Central centrifugal cicatricial alopecia diagnosis

Early diagnosis of central centrifugal cicatricial alopecia is important because medical intervention can prevent further progression that often results in extensive, permanent hair loss. Diagnosis is based on clinical features, scalp biopsy and exclusion of other hair loss disorders.

Scalp biopsy should be taken from an active edge of a patch of alopecia rather than the centre of a scarred area. Histopathology reveals a lymphocytic inflammatory infiltrate (inflammatory cells) around the infundibulum (base of the hair follicle), and fibrosis (scarring). Premature desquamation (peeling) of the inner root sheath is a common feature.

Mycology to rule out tinea capitis is recommended.

Central centrifugal cicatricial alopecia treatment

The goal of therapy is to halt progression of disease and prevent further hair loss. In areas where the hair follicle has been replaced with fibrosis, regrowth is not possible. As the exact cause is not known, targeted therapy for central centrifugal cicatricial alopecia is not available.

Treatment options for central centrifugal cicatricial alopecia include anti-inflammatory agents such as 4):

  • Potent topical steroids (e.g., clobetasol) or intralesional steroids
  • Calcineurin inhibitors: tacrolimus ointment, pimecrolimus cream
  • Tetracyclines (eg doxycycline 100 mg twice daily, taken for several weeks to months)
  • Hydroxychloroquine
  • Ciclosporin.

Hair transplantation can be considered in individuals with well-controlled central centrifugal cicatricial alopecia for at least one year. However, graft survival is low.

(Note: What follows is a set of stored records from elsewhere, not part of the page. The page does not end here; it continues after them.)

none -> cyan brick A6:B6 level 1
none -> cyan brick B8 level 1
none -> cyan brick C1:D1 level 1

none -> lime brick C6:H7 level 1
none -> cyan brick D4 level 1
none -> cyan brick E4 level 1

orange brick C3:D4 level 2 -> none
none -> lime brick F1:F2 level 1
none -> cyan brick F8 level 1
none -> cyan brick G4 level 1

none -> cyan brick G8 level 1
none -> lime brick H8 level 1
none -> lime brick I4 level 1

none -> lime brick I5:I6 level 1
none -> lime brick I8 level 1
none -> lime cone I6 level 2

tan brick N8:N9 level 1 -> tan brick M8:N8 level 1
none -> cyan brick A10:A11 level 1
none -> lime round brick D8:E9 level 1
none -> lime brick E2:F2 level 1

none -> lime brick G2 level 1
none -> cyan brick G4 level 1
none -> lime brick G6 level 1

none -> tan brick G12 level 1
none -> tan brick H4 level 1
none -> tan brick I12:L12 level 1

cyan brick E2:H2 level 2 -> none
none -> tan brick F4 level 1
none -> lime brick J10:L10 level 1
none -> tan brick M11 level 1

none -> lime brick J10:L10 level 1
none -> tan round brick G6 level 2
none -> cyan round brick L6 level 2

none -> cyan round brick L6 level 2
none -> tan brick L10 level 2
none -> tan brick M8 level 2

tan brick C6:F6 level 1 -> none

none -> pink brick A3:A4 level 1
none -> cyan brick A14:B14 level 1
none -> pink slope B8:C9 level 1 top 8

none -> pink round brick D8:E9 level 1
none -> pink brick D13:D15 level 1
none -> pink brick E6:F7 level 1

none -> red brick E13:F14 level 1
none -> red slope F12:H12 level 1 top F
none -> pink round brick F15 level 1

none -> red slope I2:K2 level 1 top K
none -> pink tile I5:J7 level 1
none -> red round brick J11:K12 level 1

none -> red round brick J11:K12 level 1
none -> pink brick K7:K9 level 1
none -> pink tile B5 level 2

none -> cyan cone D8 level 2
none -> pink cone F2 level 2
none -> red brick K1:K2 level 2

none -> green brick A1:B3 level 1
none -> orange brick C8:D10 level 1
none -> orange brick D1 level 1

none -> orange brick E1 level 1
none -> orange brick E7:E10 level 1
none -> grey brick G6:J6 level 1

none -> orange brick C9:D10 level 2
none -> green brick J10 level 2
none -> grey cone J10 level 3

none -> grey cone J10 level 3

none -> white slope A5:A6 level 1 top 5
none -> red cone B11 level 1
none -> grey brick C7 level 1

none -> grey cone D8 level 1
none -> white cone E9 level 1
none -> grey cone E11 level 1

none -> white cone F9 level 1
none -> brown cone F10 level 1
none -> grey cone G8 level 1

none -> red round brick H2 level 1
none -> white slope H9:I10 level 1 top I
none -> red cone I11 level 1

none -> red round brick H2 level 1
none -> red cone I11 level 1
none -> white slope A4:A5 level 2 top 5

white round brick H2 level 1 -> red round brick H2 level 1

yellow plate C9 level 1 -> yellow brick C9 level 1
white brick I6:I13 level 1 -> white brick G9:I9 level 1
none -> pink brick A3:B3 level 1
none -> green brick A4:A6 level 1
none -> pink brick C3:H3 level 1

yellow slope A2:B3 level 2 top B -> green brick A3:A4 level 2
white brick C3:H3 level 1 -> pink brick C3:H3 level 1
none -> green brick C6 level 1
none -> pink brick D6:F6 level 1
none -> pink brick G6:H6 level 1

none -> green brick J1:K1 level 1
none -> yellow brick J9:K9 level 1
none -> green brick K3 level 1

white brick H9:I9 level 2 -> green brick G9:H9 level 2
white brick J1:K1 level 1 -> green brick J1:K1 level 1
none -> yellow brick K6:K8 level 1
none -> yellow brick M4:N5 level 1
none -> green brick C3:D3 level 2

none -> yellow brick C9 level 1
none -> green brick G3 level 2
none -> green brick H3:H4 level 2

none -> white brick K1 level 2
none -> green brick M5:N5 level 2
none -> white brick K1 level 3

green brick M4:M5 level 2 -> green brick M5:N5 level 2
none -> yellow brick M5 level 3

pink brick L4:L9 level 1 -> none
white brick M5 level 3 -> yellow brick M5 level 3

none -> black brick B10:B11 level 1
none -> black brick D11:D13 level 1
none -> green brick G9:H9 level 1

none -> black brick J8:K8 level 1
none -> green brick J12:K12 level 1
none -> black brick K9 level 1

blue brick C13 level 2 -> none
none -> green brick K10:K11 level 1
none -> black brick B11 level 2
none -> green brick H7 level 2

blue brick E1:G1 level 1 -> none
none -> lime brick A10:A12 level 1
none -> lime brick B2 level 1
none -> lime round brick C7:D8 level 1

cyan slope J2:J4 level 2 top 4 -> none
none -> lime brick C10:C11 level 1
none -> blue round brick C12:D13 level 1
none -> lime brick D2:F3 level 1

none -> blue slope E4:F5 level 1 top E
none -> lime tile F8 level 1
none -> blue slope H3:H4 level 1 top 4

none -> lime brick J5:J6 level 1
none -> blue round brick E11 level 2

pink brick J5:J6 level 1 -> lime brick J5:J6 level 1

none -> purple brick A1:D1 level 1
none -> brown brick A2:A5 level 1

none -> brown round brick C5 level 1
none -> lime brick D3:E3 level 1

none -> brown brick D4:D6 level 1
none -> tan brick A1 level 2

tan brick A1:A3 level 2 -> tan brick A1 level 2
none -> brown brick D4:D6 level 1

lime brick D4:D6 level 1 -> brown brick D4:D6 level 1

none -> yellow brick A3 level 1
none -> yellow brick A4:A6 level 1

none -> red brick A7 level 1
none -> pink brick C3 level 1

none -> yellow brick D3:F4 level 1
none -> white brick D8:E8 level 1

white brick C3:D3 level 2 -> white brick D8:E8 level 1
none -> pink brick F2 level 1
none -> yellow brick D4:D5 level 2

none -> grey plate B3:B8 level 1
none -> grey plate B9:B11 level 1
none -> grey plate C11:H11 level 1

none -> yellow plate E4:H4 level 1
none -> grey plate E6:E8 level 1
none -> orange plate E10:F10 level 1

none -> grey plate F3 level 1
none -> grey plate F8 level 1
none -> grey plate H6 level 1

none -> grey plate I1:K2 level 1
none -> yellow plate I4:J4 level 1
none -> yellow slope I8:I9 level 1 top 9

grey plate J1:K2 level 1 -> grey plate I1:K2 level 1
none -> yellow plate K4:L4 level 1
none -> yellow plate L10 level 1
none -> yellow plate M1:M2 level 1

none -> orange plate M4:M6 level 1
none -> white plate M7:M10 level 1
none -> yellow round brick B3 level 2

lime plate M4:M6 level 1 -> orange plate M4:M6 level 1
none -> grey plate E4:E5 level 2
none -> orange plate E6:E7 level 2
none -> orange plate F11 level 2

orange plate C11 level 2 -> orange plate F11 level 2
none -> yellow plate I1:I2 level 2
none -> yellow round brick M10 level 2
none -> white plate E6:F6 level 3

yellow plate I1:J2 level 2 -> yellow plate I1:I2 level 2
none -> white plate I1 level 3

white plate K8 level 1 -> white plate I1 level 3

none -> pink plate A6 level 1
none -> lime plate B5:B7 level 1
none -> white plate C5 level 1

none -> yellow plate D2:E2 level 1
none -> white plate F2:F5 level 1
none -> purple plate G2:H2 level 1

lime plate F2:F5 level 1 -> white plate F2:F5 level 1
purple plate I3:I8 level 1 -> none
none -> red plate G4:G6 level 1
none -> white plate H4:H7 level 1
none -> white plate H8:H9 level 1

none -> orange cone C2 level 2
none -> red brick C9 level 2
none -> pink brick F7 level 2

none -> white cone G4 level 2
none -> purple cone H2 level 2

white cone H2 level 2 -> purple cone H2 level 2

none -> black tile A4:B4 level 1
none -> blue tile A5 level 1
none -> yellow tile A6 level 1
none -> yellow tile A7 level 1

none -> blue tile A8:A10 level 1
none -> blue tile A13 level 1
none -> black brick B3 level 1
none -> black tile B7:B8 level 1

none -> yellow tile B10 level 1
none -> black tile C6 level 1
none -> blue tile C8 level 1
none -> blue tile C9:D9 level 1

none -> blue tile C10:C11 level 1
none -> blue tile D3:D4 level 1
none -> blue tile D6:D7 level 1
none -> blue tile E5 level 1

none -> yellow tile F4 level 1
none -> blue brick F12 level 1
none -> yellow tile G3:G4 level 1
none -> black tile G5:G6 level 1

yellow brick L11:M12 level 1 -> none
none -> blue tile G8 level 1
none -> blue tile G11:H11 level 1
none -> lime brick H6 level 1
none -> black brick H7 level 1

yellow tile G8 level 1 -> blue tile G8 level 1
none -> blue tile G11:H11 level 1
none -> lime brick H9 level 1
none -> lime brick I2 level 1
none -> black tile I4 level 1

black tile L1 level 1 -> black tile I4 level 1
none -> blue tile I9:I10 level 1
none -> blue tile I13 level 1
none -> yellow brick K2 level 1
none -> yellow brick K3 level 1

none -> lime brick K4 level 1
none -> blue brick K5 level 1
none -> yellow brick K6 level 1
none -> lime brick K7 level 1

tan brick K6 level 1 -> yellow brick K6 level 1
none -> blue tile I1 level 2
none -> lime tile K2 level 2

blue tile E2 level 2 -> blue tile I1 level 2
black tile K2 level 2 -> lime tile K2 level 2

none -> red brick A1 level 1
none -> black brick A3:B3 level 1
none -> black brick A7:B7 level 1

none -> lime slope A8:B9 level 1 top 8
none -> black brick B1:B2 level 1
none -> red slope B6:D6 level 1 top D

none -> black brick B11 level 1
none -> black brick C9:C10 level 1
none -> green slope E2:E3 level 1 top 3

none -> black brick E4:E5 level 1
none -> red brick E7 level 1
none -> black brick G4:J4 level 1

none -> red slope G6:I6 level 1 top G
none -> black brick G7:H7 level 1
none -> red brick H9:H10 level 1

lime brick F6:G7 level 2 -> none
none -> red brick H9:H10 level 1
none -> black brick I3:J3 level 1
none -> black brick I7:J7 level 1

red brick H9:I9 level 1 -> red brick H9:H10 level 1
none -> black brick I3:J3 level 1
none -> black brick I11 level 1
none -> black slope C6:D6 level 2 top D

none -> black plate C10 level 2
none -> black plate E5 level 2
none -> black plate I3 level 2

Discontinuation of traumatic hair care practices is an essential aspect of treatment of central centrifugal cicatricial alopecia.

Women with central centrifugal cicatricial alopecia are encouraged to consider natural hairstyles:

  • Relaxers should be performed by a professional, no more frequently than every 6-8 weeks. The scalp should not burn as a result of relaxer application.
  • Minimize heat application (hooded dryers, blow dryers, hot combs and flat irons)
  • Avoid tight braids and weaves/extensions
  • Avoid hair style practices associated with discomfort, scalp irritation or scale
  • It is important for providers to know that frequency of shampooing the hair varies among Black women. Many shampoo every 1–2 weeks. This is the norm and prevents excessive dryness.

Minoxidil solution may help stimulate growth in viable follicles. Seborrhoeic dermatitis should be treated with appropriate medicated shampoos and topical anti-inflammatory agents as needed.

Hair transplantation can be considered in individuals with well-controlled central centrifugal cicatricial alopecia that has been stable for at least one year. However, graft survival is low.